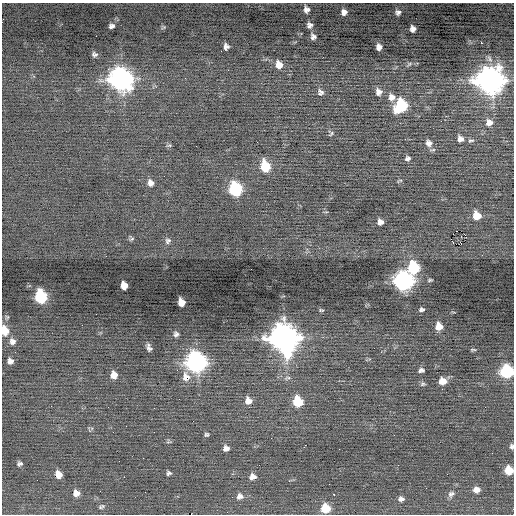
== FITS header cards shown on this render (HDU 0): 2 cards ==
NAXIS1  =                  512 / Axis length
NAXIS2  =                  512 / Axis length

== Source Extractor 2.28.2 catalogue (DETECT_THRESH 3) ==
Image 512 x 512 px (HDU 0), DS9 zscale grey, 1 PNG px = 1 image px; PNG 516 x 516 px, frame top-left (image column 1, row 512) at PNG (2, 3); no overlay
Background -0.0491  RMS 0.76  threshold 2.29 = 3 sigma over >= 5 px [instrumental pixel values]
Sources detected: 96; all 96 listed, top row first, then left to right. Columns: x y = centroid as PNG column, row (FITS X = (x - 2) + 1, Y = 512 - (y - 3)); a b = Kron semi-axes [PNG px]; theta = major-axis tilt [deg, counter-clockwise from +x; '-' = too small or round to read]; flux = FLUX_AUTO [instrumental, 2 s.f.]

------------------------------------------------------------------------

* _To be done_:
Can you render the lines above as a numbered list, skipping any blank lines and leaving the pictures out?

* _Problem solution_:
1. == FITS header cards shown on this render (HDU 0): 2 cards ==
2. NAXIS1  =                  512 / Axis length
3. NAXIS2  =                  512 / Axis length
4. == Source Extractor 2.28.2 catalogue (DETECT_THRESH 3) ==
5. Image 512 x 512 px (HDU 0), DS9 zscale grey, 1 PNG px = 1 image px; PNG 516 x 516 px, frame top-left (image column 1, row 512) at PNG (2, 3); no overlay
6. Background -0.0491  RMS 0.76  threshold 2.29 = 3 sigma over >= 5 px [instrumental pixel values]
7. Sources detected: 96; all 96 listed, top row first, then left to right. Columns: x y = centroid as PNG column, row (FITS X = (x - 2) + 1, Y = 512 - (y - 3)); a b = Kron semi-axes [PNG px]; theta = major-axis tilt [deg, counter-clockwise from +x; '-' = too small or round to read]; flux = FLUX_AUTO [instrumental, 2 s.f.]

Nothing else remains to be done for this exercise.